December 10, 2008 Article Start Page 1 of 4 Next

"I returned, and saw under the sun, that the race is not to the swift, nor the battle to the strong, neither yet bread to the wise, nor yet riches to men of understanding, nor yet favour to men of skill; but time and chance happeneth to them all."

Ecclesiastes 9:11


Luck plays a significant part in many games.
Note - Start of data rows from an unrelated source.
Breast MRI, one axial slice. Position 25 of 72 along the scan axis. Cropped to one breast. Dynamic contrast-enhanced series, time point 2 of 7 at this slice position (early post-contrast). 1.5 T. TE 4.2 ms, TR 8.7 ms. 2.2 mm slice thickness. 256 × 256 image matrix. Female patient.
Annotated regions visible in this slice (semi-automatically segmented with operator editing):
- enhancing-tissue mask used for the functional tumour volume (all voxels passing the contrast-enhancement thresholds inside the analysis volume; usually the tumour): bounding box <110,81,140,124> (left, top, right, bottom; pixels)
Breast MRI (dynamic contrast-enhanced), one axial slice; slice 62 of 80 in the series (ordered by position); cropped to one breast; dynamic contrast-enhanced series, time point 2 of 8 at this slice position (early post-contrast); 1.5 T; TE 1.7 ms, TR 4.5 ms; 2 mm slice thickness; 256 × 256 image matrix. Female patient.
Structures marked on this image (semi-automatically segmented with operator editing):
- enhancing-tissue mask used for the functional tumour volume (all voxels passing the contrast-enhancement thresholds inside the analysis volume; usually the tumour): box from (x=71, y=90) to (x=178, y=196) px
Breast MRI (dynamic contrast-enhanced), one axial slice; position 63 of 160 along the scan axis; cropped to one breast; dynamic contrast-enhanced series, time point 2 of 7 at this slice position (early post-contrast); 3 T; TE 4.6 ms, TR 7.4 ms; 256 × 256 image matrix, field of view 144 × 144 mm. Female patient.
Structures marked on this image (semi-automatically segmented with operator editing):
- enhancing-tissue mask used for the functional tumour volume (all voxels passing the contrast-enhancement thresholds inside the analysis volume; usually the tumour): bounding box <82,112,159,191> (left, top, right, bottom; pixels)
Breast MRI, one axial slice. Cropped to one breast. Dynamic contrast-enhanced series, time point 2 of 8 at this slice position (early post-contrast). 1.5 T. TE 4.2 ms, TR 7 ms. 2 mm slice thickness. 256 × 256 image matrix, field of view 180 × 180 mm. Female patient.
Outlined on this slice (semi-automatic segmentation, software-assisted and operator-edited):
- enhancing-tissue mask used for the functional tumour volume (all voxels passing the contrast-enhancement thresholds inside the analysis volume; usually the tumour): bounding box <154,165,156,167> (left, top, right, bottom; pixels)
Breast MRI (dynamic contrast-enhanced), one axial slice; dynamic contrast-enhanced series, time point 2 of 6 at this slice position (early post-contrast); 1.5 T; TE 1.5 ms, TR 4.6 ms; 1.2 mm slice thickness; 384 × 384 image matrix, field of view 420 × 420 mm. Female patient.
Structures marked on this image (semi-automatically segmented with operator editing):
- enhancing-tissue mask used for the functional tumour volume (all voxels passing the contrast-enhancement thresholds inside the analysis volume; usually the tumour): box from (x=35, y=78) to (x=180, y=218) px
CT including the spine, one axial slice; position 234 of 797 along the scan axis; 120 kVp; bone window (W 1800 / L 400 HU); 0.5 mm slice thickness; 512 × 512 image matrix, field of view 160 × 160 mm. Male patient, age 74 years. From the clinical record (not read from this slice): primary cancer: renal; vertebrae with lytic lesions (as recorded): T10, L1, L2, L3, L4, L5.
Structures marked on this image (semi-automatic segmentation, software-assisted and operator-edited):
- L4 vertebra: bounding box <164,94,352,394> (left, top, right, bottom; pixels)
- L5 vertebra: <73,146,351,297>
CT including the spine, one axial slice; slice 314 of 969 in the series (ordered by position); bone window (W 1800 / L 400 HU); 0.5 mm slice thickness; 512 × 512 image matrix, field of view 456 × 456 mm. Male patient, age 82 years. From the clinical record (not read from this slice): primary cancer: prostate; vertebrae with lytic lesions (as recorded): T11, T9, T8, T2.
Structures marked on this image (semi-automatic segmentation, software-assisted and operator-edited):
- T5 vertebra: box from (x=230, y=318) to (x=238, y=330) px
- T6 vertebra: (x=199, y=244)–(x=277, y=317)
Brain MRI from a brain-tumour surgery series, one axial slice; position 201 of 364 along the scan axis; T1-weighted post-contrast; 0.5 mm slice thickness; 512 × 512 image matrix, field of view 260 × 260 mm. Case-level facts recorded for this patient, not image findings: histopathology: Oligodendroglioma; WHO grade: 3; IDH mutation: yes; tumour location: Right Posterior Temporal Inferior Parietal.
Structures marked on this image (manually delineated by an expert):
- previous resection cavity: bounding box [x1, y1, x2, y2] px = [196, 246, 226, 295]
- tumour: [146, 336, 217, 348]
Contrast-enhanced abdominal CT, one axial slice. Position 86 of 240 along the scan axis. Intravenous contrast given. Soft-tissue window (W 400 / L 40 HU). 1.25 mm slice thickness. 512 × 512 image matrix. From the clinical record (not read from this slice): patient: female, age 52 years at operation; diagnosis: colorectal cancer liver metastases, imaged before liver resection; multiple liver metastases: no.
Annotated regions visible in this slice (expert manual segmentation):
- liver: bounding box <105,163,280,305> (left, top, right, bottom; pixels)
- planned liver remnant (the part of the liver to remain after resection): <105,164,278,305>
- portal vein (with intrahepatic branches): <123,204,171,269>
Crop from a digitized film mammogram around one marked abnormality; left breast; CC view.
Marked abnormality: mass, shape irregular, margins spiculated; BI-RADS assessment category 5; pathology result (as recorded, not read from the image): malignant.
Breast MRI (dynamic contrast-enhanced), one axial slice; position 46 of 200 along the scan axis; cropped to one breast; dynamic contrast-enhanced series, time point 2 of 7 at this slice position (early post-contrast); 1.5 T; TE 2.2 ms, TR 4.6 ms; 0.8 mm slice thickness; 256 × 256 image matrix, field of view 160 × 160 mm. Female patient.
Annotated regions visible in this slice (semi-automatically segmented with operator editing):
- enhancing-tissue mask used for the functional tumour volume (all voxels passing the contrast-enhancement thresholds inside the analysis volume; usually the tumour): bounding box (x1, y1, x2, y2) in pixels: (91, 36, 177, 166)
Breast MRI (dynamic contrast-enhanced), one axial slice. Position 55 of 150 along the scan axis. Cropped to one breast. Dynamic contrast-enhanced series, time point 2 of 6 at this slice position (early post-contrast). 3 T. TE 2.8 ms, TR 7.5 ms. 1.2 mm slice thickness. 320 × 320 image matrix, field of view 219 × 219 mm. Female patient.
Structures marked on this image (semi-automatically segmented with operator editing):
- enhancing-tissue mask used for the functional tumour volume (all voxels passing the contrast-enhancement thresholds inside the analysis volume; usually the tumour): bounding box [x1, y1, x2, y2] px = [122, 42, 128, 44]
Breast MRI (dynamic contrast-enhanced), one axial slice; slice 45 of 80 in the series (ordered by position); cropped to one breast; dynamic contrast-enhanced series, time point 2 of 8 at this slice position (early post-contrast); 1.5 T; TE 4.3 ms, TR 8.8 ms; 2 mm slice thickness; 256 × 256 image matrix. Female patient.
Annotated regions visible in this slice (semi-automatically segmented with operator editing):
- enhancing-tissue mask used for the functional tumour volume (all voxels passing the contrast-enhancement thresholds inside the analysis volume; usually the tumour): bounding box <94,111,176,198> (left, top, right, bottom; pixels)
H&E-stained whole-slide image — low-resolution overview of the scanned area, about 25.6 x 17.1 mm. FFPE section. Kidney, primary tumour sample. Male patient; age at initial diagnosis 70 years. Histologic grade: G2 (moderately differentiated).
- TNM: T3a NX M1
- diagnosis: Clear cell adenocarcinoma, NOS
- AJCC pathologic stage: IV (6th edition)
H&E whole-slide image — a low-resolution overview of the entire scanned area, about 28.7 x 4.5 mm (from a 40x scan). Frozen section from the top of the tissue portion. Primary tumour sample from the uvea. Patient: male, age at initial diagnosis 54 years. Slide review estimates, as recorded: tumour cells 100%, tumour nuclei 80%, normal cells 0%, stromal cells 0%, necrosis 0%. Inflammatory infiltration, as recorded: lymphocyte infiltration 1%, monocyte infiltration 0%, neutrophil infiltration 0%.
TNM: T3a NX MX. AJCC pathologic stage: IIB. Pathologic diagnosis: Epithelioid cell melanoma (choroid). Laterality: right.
Indeed, some games, such as snakes and ladders, are entirely a matter of chance yet still manage to captivate their players.

One of the many decisions, therefore, that the designer of any game must make is whether or not to add an element of luck in the form of probability-based randomness.

Chance outcomes clearly do not always improve gameplay, but nor do they always necessarily hinder it.

In some circumstances, luck enriches the very forces that motivate players, whilst in other circumstances it does the exact opposite.

The nature of luck, however, is not always self-evident as the following well-known and enigmatic aphorism of Stanislaw Jerzy Lec illustrates.

"If a man who cannot count finds a four-leaf clover, is he lucky?"

Unkempt thoughts (1962)

Game developers are sometimes faced with similarly challenging decisions when contemplating whether to include some kind of deliberate randomness. For example, in the video game Unreal Tournament, when a player shoots at a target with the "enforcer" weapon, the projectile does not necessarily hit the point that is aimed at; a random deviation is added that scatters shots.

This introduces a degree of realism from an observer's perspective and no doubt gives beginners a fair chance against more experienced players, but it can also potentially frustrate skilled players.

Is it overall a good idea and, if not, could realism have been introduced in a better way?

Here in this article, with particular reference to computer games, we present a formalism through which designers across all genres and platforms may better understand not only the nature of luck, but also the effect that it has on gameplay and player motivation.

We show that luck is easily broken down into individual categories and that in doing so, a positive or negative effect on particular aspects of gameplay is observed.

First we investigate and classify the various types of luck that occur. Next we enumerate various qualities of gameplay such as motivation and learnability. We then relate the types of luck to their effects, good or bad, on these qualities.

The designer of a new game examines each proposed probabilistic feature and determines which types of luck it produces within the taxonomy. The influence of the proposed feature on each of the various qualities of gameplay is then readily calculated.